Saved data entries:
########################################

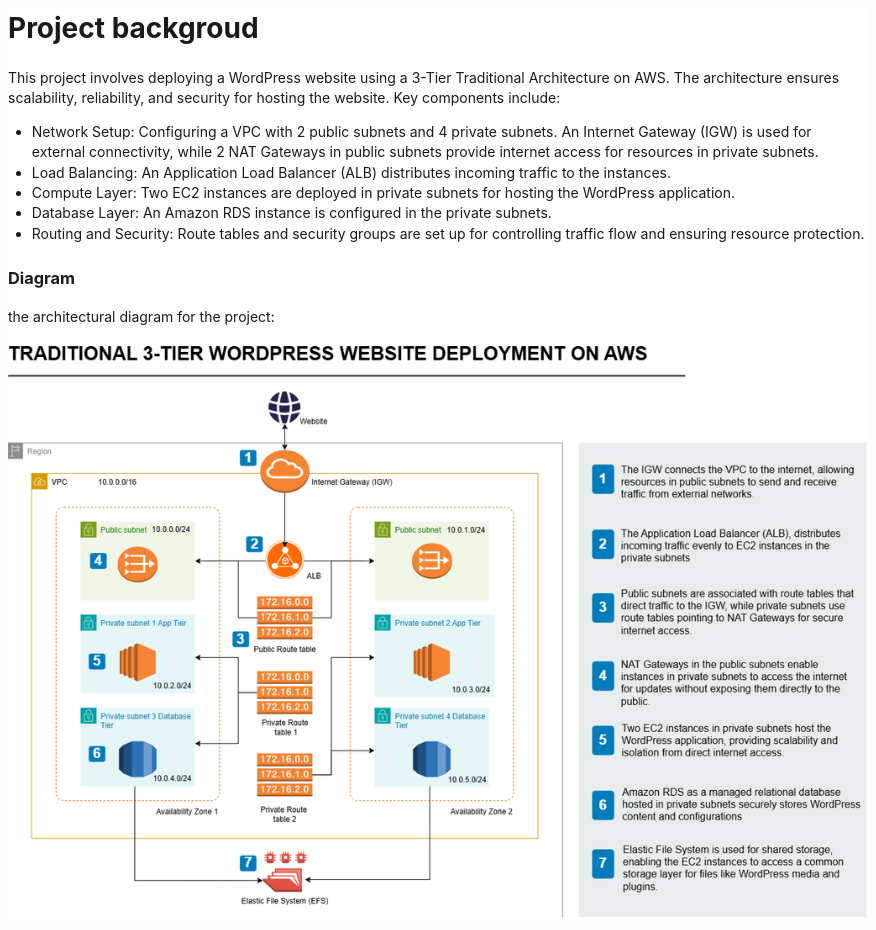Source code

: # Project backgroud


This project involves deploying a WordPress website using a 3-Tier Traditional Architecture on AWS. The architecture ensures scalability, reliability, and security for hosting the website. Key components include:

- Network Setup: Configuring a VPC with 2 public subnets and 4 private subnets. An Internet Gateway (IGW) is used for external connectivity, while 2 NAT Gateways in public subnets provide internet access for resources in private subnets.
- Load Balancing: An Application Load Balancer (ALB) distributes incoming traffic to the instances.
- Compute Layer: Two EC2 instances are deployed in private subnets for hosting the WordPress application.
- Database Layer: An Amazon RDS instance is configured in the private subnets.
- Routing and Security: Route tables and security groups are set up for controlling traffic flow and ensuring resource protection.

### Diagram
the architectural diagram for the project:

![alt text](image.png)
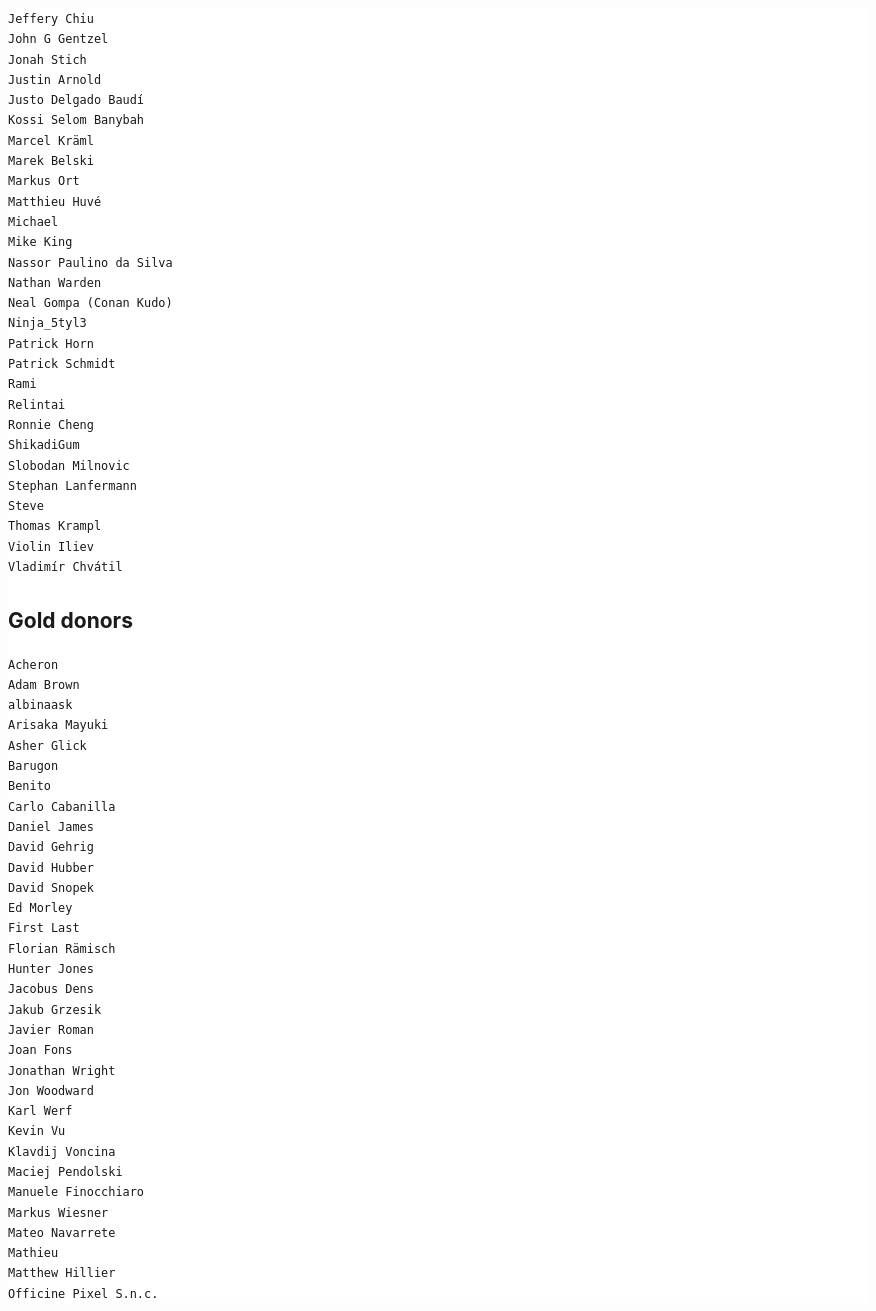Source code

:     Jeffery Chiu
    John G Gentzel
    Jonah Stich
    Justin Arnold
    Justo Delgado Baudí
    Kossi Selom Banybah
    Marcel Kräml
    Marek Belski
    Markus Ort
    Matthieu Huvé
    Michael
    Mike King
    Nassor Paulino da Silva
    Nathan Warden
    Neal Gompa (Conan Kudo)
    Ninja_5tyl3
    Patrick Horn
    Patrick Schmidt
    Rami
    Relintai
    Ronnie Cheng
    ShikadiGum
    Slobodan Milnovic
    Stephan Lanfermann
    Steve
    Thomas Krampl
    Violin Iliev
    Vladimír Chvátil

## Gold donors

    Acheron
    Adam Brown
    albinaask
    Arisaka Mayuki
    Asher Glick
    Barugon
    Benito
    Carlo Cabanilla
    Daniel James
    David Gehrig
    David Hubber
    David Snopek
    Ed Morley
    First Last
    Florian Rämisch
    Hunter Jones
    Jacobus Dens
    Jakub Grzesik
    Javier Roman
    Joan Fons
    Jonathan Wright
    Jon Woodward
    Karl Werf
    Kevin Vu
    Klavdij Voncina
    Maciej Pendolski
    Manuele Finocchiaro
    Markus Wiesner
    Mateo Navarrete
    Mathieu
    Matthew Hillier
    Officine Pixel S.n.c.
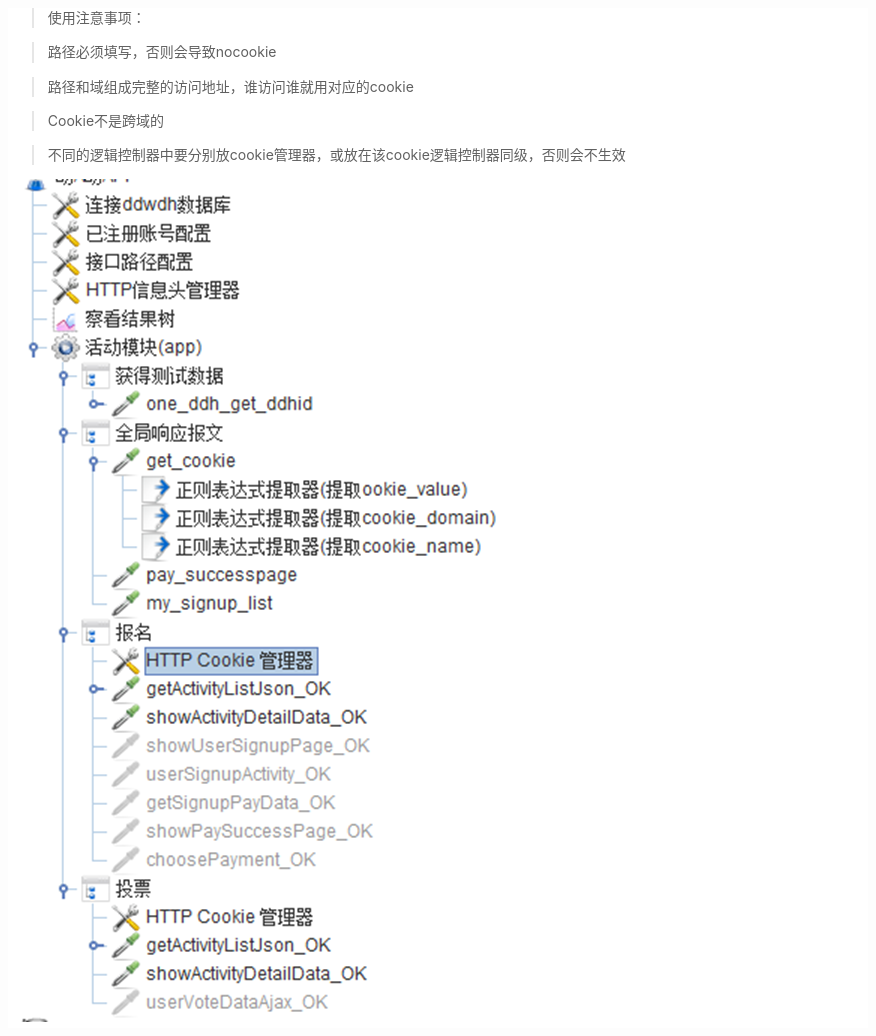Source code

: >   使用注意事项：

>   路径必须填写，否则会导致nocookie

>   路径和域组成完整的访问地址，谁访问谁就用对应的cookie

>   Cookie不是跨域的

>   不同的逻辑控制器中要分别放cookie管理器，或放在该cookie逻辑控制器同级，否则会不生效

![](media/e62a2efc5f3a6ecc6ae2c005e6d40e66.png)
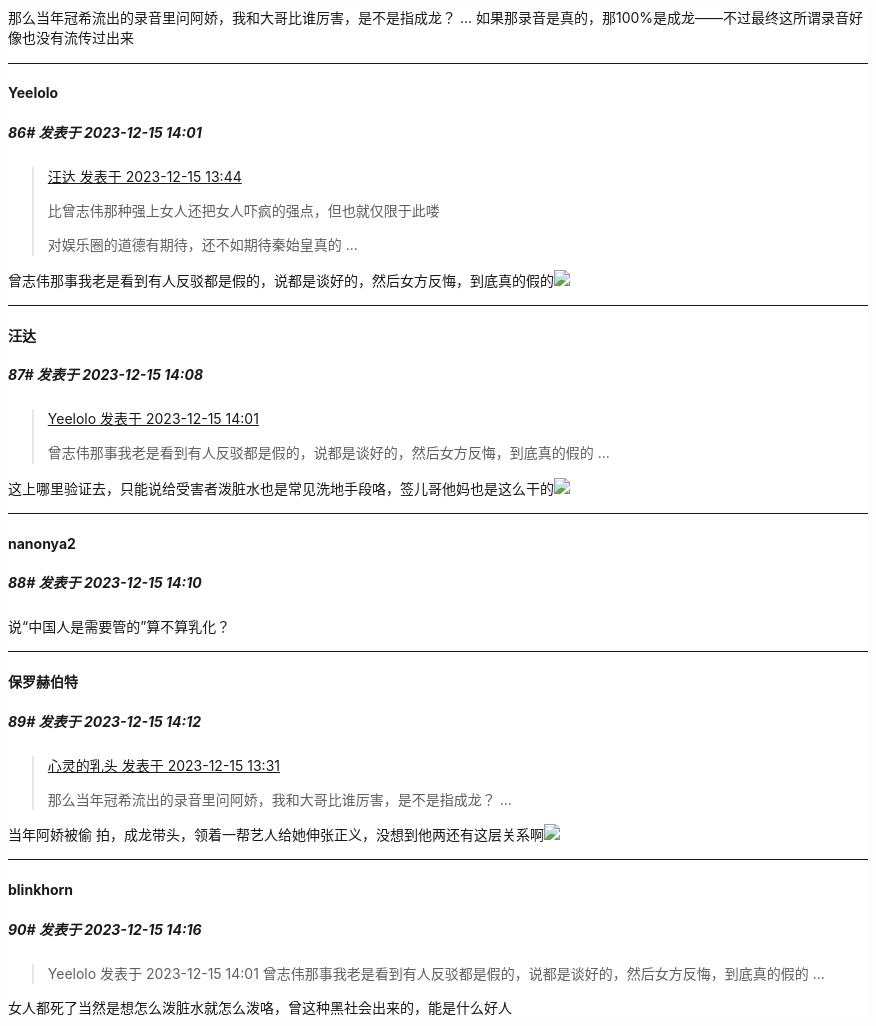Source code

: 那么当年冠希流出的录音里问阿娇，我和大哥比谁厉害，是不是指成龙？ ...</blockquote>
如果那录音是真的，那100%是成龙——不过最终这所谓录音好像也没有流传过出来

*****

####  Yeelolo  
##### 86#       发表于 2023-12-15 14:01

<blockquote><a href="httphttps://bbs.saraba1st.com/2b/forum.php?mod=redirect&amp;goto=findpost&amp;pid=63336353&amp;ptid=2164192" target="_blank">汪达 发表于 2023-12-15 13:44</a>

比曾志伟那种强上女人还把女人吓疯的强点，但也就仅限于此喽

对娱乐圈的道德有期待，还不如期待秦始皇真的 ...</blockquote>
曾志伟那事我老是看到有人反驳都是假的，说都是谈好的，然后女方反悔，到底真的假的<img src="https://static.saraba1st.com/image/smiley/face2017/024.png" referrerpolicy="no-referrer">


*****

####  汪达  
##### 87#       发表于 2023-12-15 14:08

<blockquote><a href="httphttps://bbs.saraba1st.com/2b/forum.php?mod=redirect&amp;goto=findpost&amp;pid=63336539&amp;ptid=2164192" target="_blank">Yeelolo 发表于 2023-12-15 14:01</a>

曾志伟那事我老是看到有人反驳都是假的，说都是谈好的，然后女方反悔，到底真的假的 ...</blockquote>
这上哪里验证去，只能说给受害者泼脏水也是常见洗地手段咯，签儿哥他妈也是这么干的<img src="https://static.saraba1st.com/image/smiley/face2017/044.png" referrerpolicy="no-referrer">

*****

####  nanonya2  
##### 88#       发表于 2023-12-15 14:10

说“中国人是需要管的”算不算乳化？

*****

####  保罗赫伯特  
##### 89#       发表于 2023-12-15 14:12

<blockquote><a href="httphttps://bbs.saraba1st.com/2b/forum.php?mod=redirect&amp;goto=findpost&amp;pid=63336217&amp;ptid=2164192" target="_blank">心灵的乳头 发表于 2023-12-15 13:31</a>

那么当年冠希流出的录音里问阿娇，我和大哥比谁厉害，是不是指成龙？ ...</blockquote>
当年阿娇被偷 拍，成龙带头，领着一帮艺人给她伸张正义，没想到他两还有这层关系啊<img src="https://static.saraba1st.com/image/smiley/face2017/047.png" referrerpolicy="no-referrer">


*****

####  blinkhorn  
##### 90#       发表于 2023-12-15 14:16

<blockquote>Yeelolo 发表于 2023-12-15 14:01
曾志伟那事我老是看到有人反驳都是假的，说都是谈好的，然后女方反悔，到底真的假的 ...</blockquote>
女人都死了当然是想怎么泼脏水就怎么泼咯，曾这种黑社会出来的，能是什么好人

########################################

EXERCISE DIRECTIONS
Write out the data above again, swapping every "WordPress" for "Drupal" and keeping everything else the same. Leave the pictures out.

RESULT
Source code

: # Project backgroud


This project involves deploying a Drupal website using a 3-Tier Traditional Architecture on AWS. The architecture ensures scalability, reliability, and security for hosting the website. Key components include:

- Network Setup: Configuring a VPC with 2 public subnets and 4 private subnets. An Internet Gateway (IGW) is used for external connectivity, while 2 NAT Gateways in public subnets provide internet access for resources in private subnets.
- Load Balancing: An Application Load Balancer (ALB) distributes incoming traffic to the instances.
- Compute Layer: Two EC2 instances are deployed in private subnets for hosting the Drupal application.
- Database Layer: An Amazon RDS instance is configured in the private subnets.
- Routing and Security: Route tables and security groups are set up for controlling traffic flow and ensuring resource protection.

### Diagram
the architectural diagram for the project:

![alt text](image.png)
Source code

:     Jeffery Chiu
    John G Gentzel
    Jonah Stich
    Justin Arnold
    Justo Delgado Baudí
    Kossi Selom Banybah
    Marcel Kräml
    Marek Belski
    Markus Ort
    Matthieu Huvé
    Michael
    Mike King
    Nassor Paulino da Silva
    Nathan Warden
    Neal Gompa (Conan Kudo)
    Ninja_5tyl3
    Patrick Horn
    Patrick Schmidt
    Rami
    Relintai
    Ronnie Cheng
    ShikadiGum
    Slobodan Milnovic
    Stephan Lanfermann
    Steve
    Thomas Krampl
    Violin Iliev
    Vladimír Chvátil

## Gold donors

    Acheron
    Adam Brown
    albinaask
    Arisaka Mayuki
    Asher Glick
    Barugon
    Benito
    Carlo Cabanilla
    Daniel James
    David Gehrig
    David Hubber
    David Snopek
    Ed Morley
    First Last
    Florian Rämisch
    Hunter Jones
    Jacobus Dens
    Jakub Grzesik
    Javier Roman
    Joan Fons
    Jonathan Wright
    Jon Woodward
    Karl Werf
    Kevin Vu
    Klavdij Voncina
    Maciej Pendolski
    Manuele Finocchiaro
    Markus Wiesner
    Mateo Navarrete
    Mathieu
    Matthew Hillier
    Officine Pixel S.n.c.
Source code

: >   使用注意事项：

>   路径必须填写，否则会导致nocookie

>   路径和域组成完整的访问地址，谁访问谁就用对应的cookie

>   Cookie不是跨域的

>   不同的逻辑控制器中要分别放cookie管理器，或放在该cookie逻辑控制器同级，否则会不生效

![](media/e62a2efc5f3a6ecc6ae2c005e6d40e66.png)
Source code

: 那么当年冠希流出的录音里问阿娇，我和大哥比谁厉害，是不是指成龙？ ...</blockquote>
如果那录音是真的，那100%是成龙——不过最终这所谓录音好像也没有流传过出来

*****

####  Yeelolo  
##### 86#       发表于 2023-12-15 14:01

<blockquote><a href="httphttps://bbs.saraba1st.com/2b/forum.php?mod=redirect&amp;goto=findpost&amp;pid=63336353&amp;ptid=2164192" target="_blank">汪达 发表于 2023-12-15 13:44</a>

比曾志伟那种强上女人还把女人吓疯的强点，但也就仅限于此喽

对娱乐圈的道德有期待，还不如期待秦始皇真的 ...</blockquote>
曾志伟那事我老是看到有人反驳都是假的，说都是谈好的，然后女方反悔，到底真的假的<img src="https://static.saraba1st.com/image/smiley/face2017/024.png" referrerpolicy="no-referrer">


*****

####  汪达  
##### 87#       发表于 2023-12-15 14:08

<blockquote><a href="httphttps://bbs.saraba1st.com/2b/forum.php?mod=redirect&amp;goto=findpost&amp;pid=63336539&amp;ptid=2164192" target="_blank">Yeelolo 发表于 2023-12-15 14:01</a>

曾志伟那事我老是看到有人反驳都是假的，说都是谈好的，然后女方反悔，到底真的假的 ...</blockquote>
这上哪里验证去，只能说给受害者泼脏水也是常见洗地手段咯，签儿哥他妈也是这么干的<img src="https://static.saraba1st.com/image/smiley/face2017/044.png" referrerpolicy="no-referrer">

*****

####  nanonya2  
##### 88#       发表于 2023-12-15 14:10

说“中国人是需要管的”算不算乳化？

*****

####  保罗赫伯特  
##### 89#       发表于 2023-12-15 14:12

<blockquote><a href="httphttps://bbs.saraba1st.com/2b/forum.php?mod=redirect&amp;goto=findpost&amp;pid=63336217&amp;ptid=2164192" target="_blank">心灵的乳头 发表于 2023-12-15 13:31</a>

那么当年冠希流出的录音里问阿娇，我和大哥比谁厉害，是不是指成龙？ ...</blockquote>
当年阿娇被偷 拍，成龙带头，领着一帮艺人给她伸张正义，没想到他两还有这层关系啊<img src="https://static.saraba1st.com/image/smiley/face2017/047.png" referrerpolicy="no-referrer">


*****

####  blinkhorn  
##### 90#       发表于 2023-12-15 14:16

<blockquote>Yeelolo 发表于 2023-12-15 14:01
曾志伟那事我老是看到有人反驳都是假的，说都是谈好的，然后女方反悔，到底真的假的 ...</blockquote>
女人都死了当然是想怎么泼脏水就怎么泼咯，曾这种黑社会出来的，能是什么好人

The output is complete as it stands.